■ What you need to do: From the records below, work out how many lines carry the string "platform". Leave out everything but the number.

■ Record extracts:
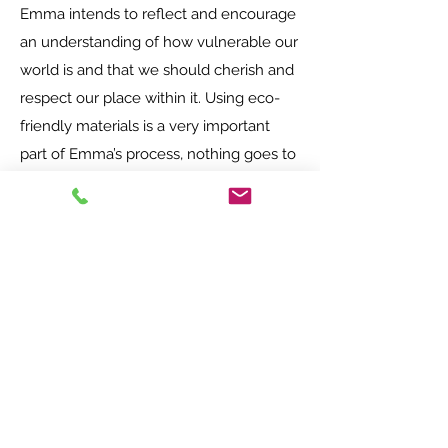
Emma intends to reflect and encourage
an understanding of how vulnerable our
world is and that we should cherish and
respect our place within it. Using eco-
friendly materials is a very important
part of Emma’s process, nothing goes to
waste. Everything that has been
forgotten or destined for the tip she will
try to make use of, reclaim, recycle, and
re-love.
She showcases being smart with
resources, reducing waste, and finding
creative and sustainable solutions that
bring beauty to our everyday lives and
surroundings.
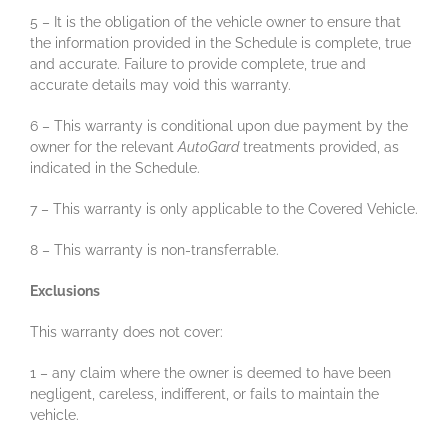
5 – It is the obligation of the vehicle owner to ensure that
the information provided in the Schedule is complete, true
and accurate. Failure to provide complete, true and
accurate details may void this warranty.
6 – This warranty is conditional upon due payment by the
owner for the relevant
AutoGard
treatments provided, as
indicated in the Schedule.
7 – This warranty is only applicable to the Covered Vehicle.
8 – This warranty is non-transferrable.
Exclusions
This warranty does not cover:
1 – any claim where the owner is deemed to have been
negligent, careless, indifferent, or fails to maintain the
vehicle.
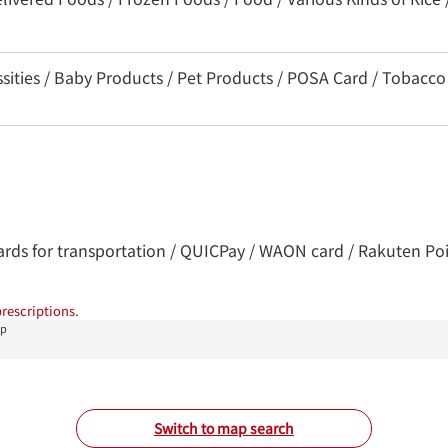
ssities / Baby Products / Pet Products / POSA Card / Tobacco
Cards for transportation / QUICPay / WAON card / Rakuten Poin
rescriptions.
op
Switch to map search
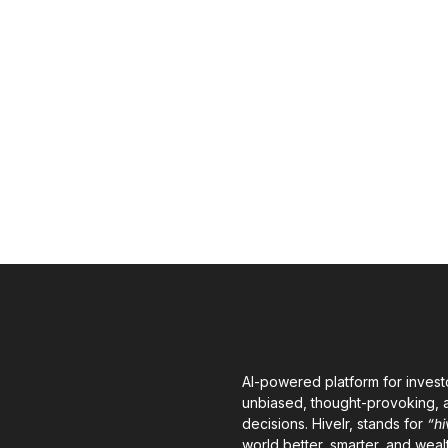
AI-powered platform for invest
unbiased, thought-provoking, a
decisions. Hivelr, stands for
“hi
world better, smarter, and wealt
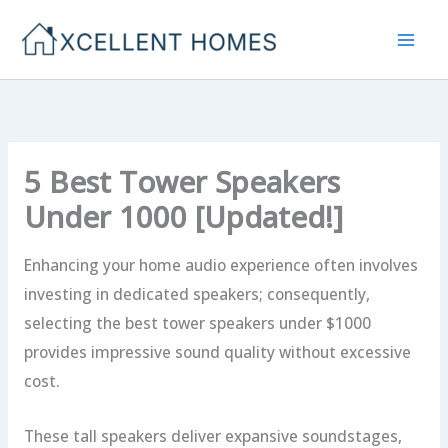
Skip
to
content
5 Best Tower Speakers
Under 1000 [Updated!]
Enhancing your home audio experience often involves
investing in dedicated speakers; consequently,
selecting the best tower speakers under $1000
provides impressive sound quality without excessive
cost.
These tall speakers deliver expansive soundstages,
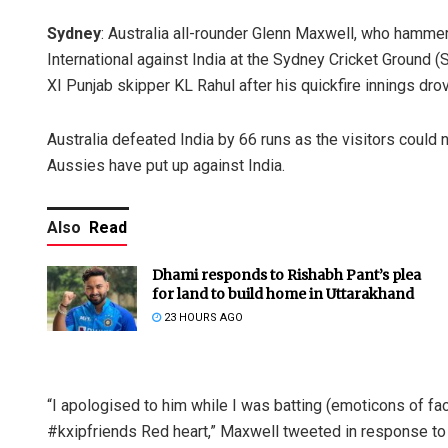
Sydney
: Australia all-rounder Glenn Maxwell, who hammere
International against India at the Sydney Cricket Ground (
XI Punjab skipper KL Rahul after his quickfire innings dro
Australia defeated India by 66 runs as the visitors could 
Aussies have put up against India.
Also
Read
Dhami responds to Rishabh Pant’s plea
for land to build home in Uttarakhand
23 HOURS AGO
“I apologised to him while I was batting (emoticons of fac
#kxipfriends Red heart,” Maxwell tweeted in response t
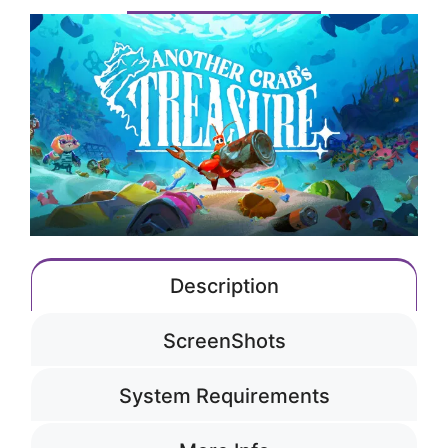
Description
ScreenShots
System Requirements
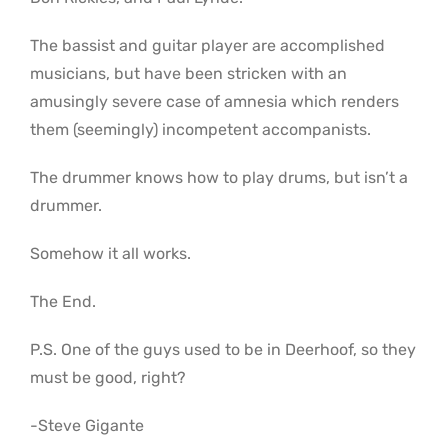
The bassist and guitar player are accomplished
musicians, but have been stricken with an
amusingly severe case of amnesia which renders
them (seemingly) incompetent accompanists.
The drummer knows how to play drums, but isn’t a
drummer.
Somehow it all works.
The End.
P.S. One of the guys used to be in Deerhoof, so they
must be good, right?
-Steve Gigante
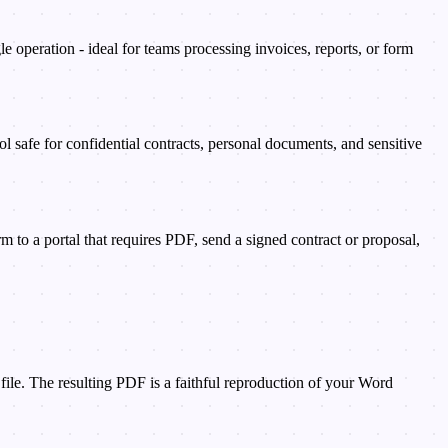
peration - ideal for teams processing invoices, reports, or form
l safe for confidential contracts, personal documents, and sensitive
to a portal that requires PDF, send a signed contract or proposal,
ile. The resulting PDF is a faithful reproduction of your Word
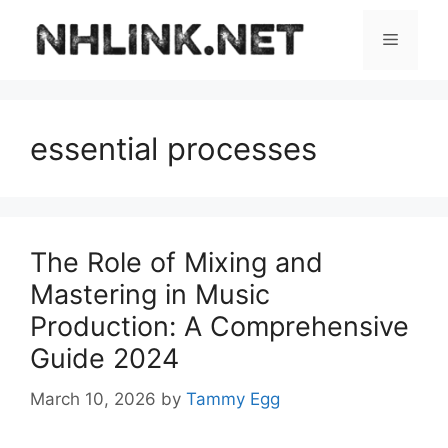
Skip
to
Menu
content
essential processes
The Role of Mixing and
Mastering in Music
Production: A Comprehensive
Guide 2024
March 10, 2026
by
Tammy Egg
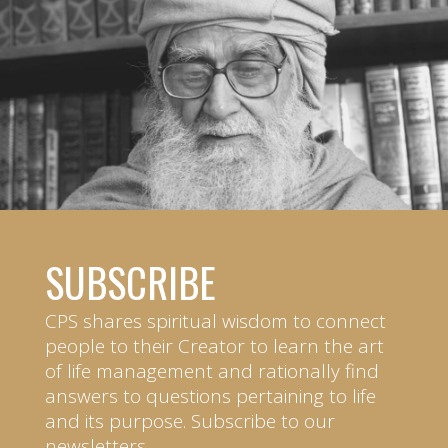
SUBSCRIBE
CPS shares spiritual wisdom to connect
people to their Creator to learn the art
of life management and rationally find
answers to questions pertaining to life
and its purpose. Subscribe to our
newsletters.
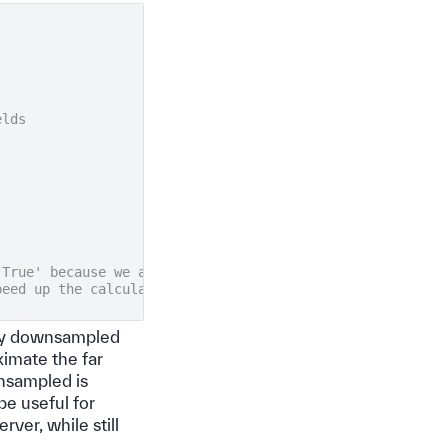
elds
'True' because we are interested in fields sufficiently
peed up the calculation
ally downsampled
ximate the far
ownsampled is
be useful for
ver, while still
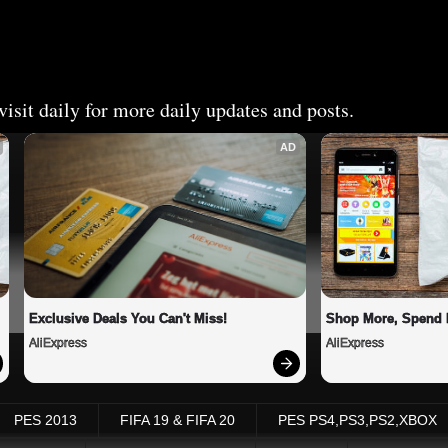
isit daily for more daily updates and posts.
AD
Exclusive Deals You Can't Miss!
Shop More, Spend 
AliExpress
AliExpress
PES 2013
FIFA 19 & FIFA 20
PES PS4,PS3,PS2,XBOX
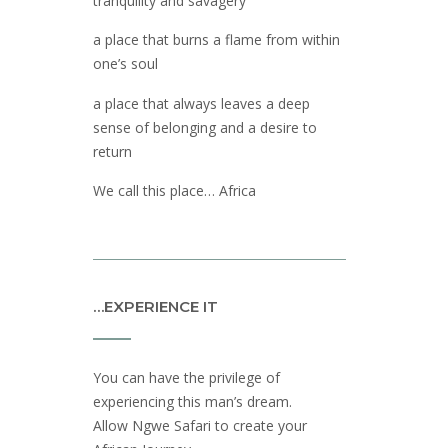
tranquility and savagery
a place that burns a flame from within
one’s soul
a place that always leaves a deep
sense of belonging and a desire to
return
We call this place… Africa
…EXPERIENCE IT
You can have the privilege of
experiencing this man’s dream.
Allow Ngwe Safari to create your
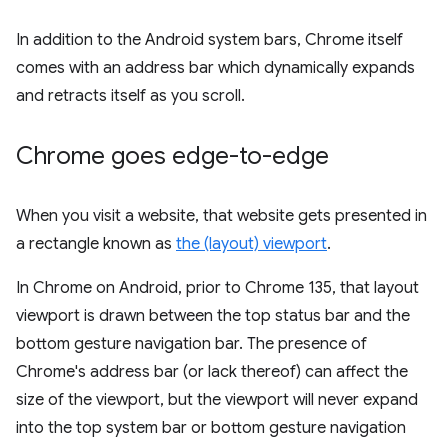
In addition to the Android system bars, Chrome itself
comes with an address bar which dynamically expands
and retracts itself as you scroll.
Chrome goes edge-to-edge
When you visit a website, that website gets presented in
a rectangle known as
the (layout) viewport
.
In Chrome on Android, prior to Chrome 135, that layout
viewport is drawn between the top status bar and the
bottom gesture navigation bar. The presence of
Chrome's address bar (or lack thereof) can affect the
size of the viewport, but the viewport will never expand
into the top system bar or bottom gesture navigation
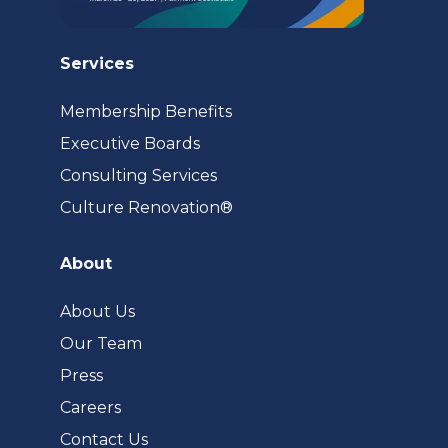
Services
Membership Benefits
Executive Boards
Consulting Services
(opens
Culture Renovation®
in
a
About
new
tab)
About Us
Our Team
Press
Careers
Contact Us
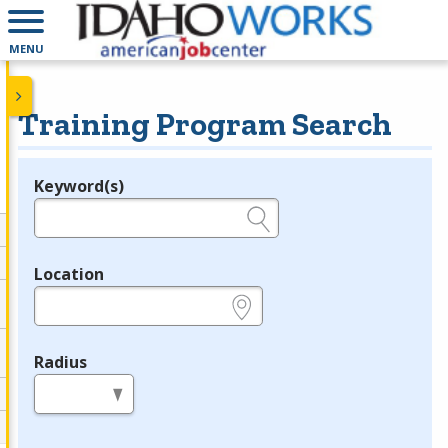
MENU
Training Program Search
Keyword(s)
Legend
e.g., provider name, FEIN, provider ID, etc.
Location
e.g., ZIP or City and State
Radius
in miles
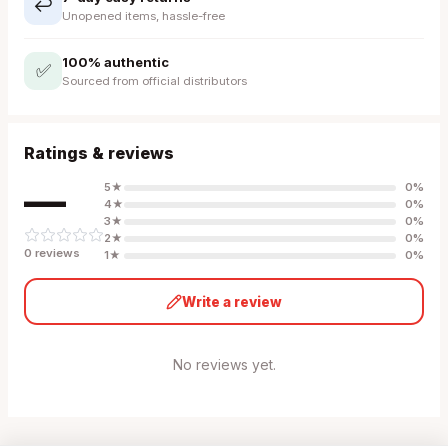
↩️
Unopened items, hassle-free
100% authentic
✅
Sourced from official distributors
Ratings & reviews
—
5
★
0
%
4
★
0
%
3
★
0
%
2
★
0
%
0
review
s
1
★
0
%
Write a review
No reviews yet.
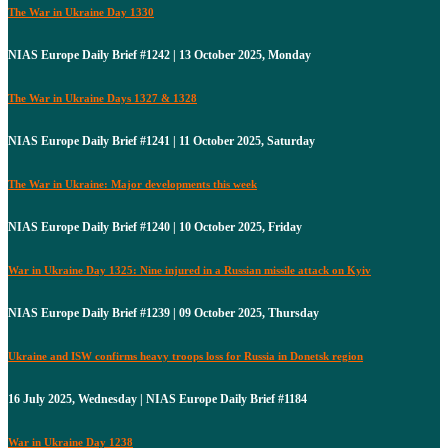
The War in Ukraine Day 1330
NIAS Europe Daily Brief #1242 | 13 October 2025, Monday
The War in Ukraine Days 1327 & 1328
NIAS Europe Daily Brief #1241 | 11 October 2025, Saturday
The War in Ukraine: Major developments this week
NIAS Europe Daily Brief #1240 | 10 October 2025, Friday
War in Ukraine Day 1325: Nine injured in a Russian missile attack on Kyiv
NIAS Europe Daily Brief #1239 | 09 October 2025, Thursday
Ukraine and ISW confirms heavy troops loss for Russia in Donetsk region
16 July 2025, Wednesday | NIAS Europe Daily Brief #1184
War in Ukraine Day 1238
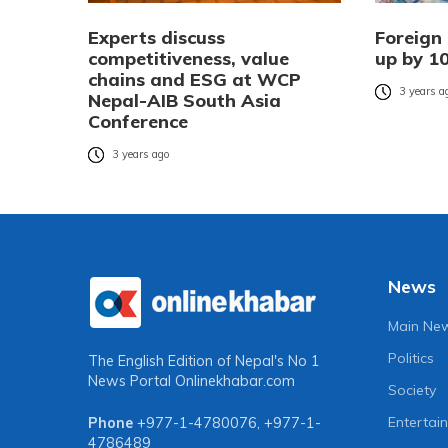
Experts discuss
Foreign
competitiveness, value
up by 10
chains and ESG at WCP
3 years a
Nepal-AIB South Asia
Conference
3 years ago
News
Main Ne
Politics
The English Edition of Nepal's No 1
News Portal
Onlinekhabar.com
Society
Entertai
Phone
+977-1-4780076
,
+977-1-
4786489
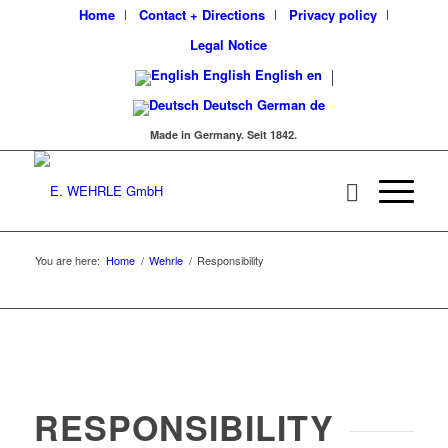
Home
Contact + Directions
Privacy policy
Legal Notice
English
English
en
Deutsch
German
de
Made in Germany. Seit 1842.
You are here:
Home
/
Wehrle
/
Responsibility
RESPONSIBILITY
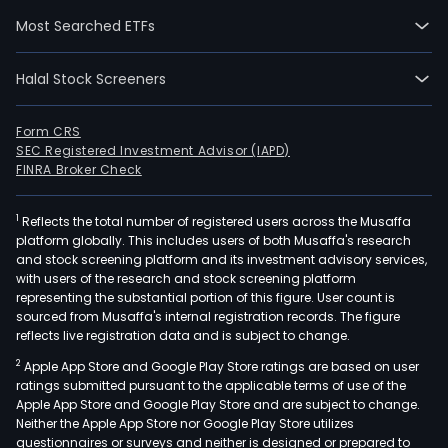
The
Most Searched ETFs
com
is
Halal Stock Screeners
eng
in
the
Form CRS
SEC Registered Investment Advisor (IAPD)
desi
FINRA Broker Check
and
manu
1
Reflects the total number of registered users across the Musaffa
of
platform globally. This includes users of both Musaffa's research
imag
and stock screening platform and its investment advisory services,
sys
with users of the research and stock screening platform
for
representing the substantial portion of this figure. User count is
sourced from Musaffa's internal registration records. The figure
digit
reflects live registration data and is subject to change.
and
2
Apple App Store and Google Play Store ratings are based on user
conv
ratings submitted pursuant to the applicable terms of use of the
radi
Apple App Store and Google Play Store and are subject to change.
and
Neither the Apple App Store nor Google Play Store utilizes
bon
questionnaires or surveys and neither is designed or prepared to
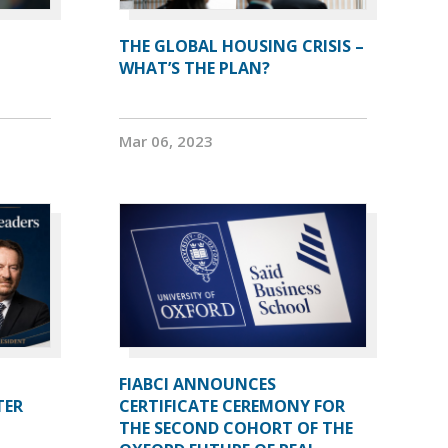
THE GLOBAL HOUSING CRISIS –
WHAT’S THE PLAN?
Mar 06, 2023
FIABCI ANNOUNCES
TER
CERTIFICATE CEREMONY FOR
THE SECOND COHORT OF THE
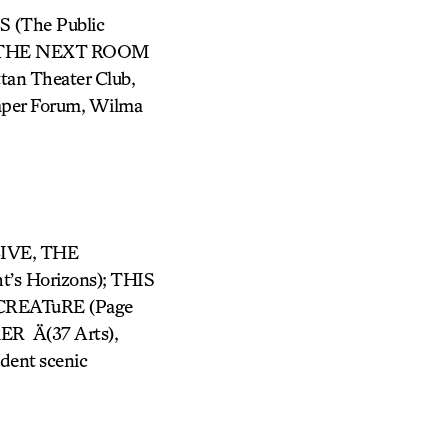
S (The Public
IN THE NEXT ROOM
n Theater Club,
Taper Forum, Wilma
LIVE, THE
s Horizons); THIS
CREATuRE (Page
R Ä(37 Arts),
dent scenic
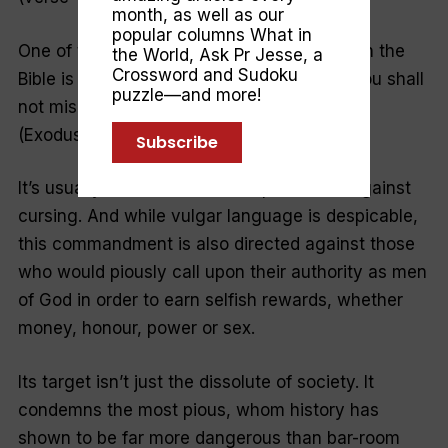
month, as well as our
popular columns
What in
One of the most misunderstood passages in the
the World
,
Ask Pr Jesse
, a
Crossword and Sudoku
Bible is the familiar third commandment: “You shall
puzzle—and more!
not misuse the name of the Lord your God”
(Exodus 20:7).
Subscribe
It’s usually considered to be a prohibition against
cursing. And while vulgar language is despicable,
this commandment is also directed against those
who would piously call upon their authority as men
of God in order to earn selfish rewards, whether
money, honour, power or sex.
Its target isn’t just the dissolute of society. It
condemns the most pious, whom history has
shown to be far more dangerous than bar-room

■ Worked solution: 4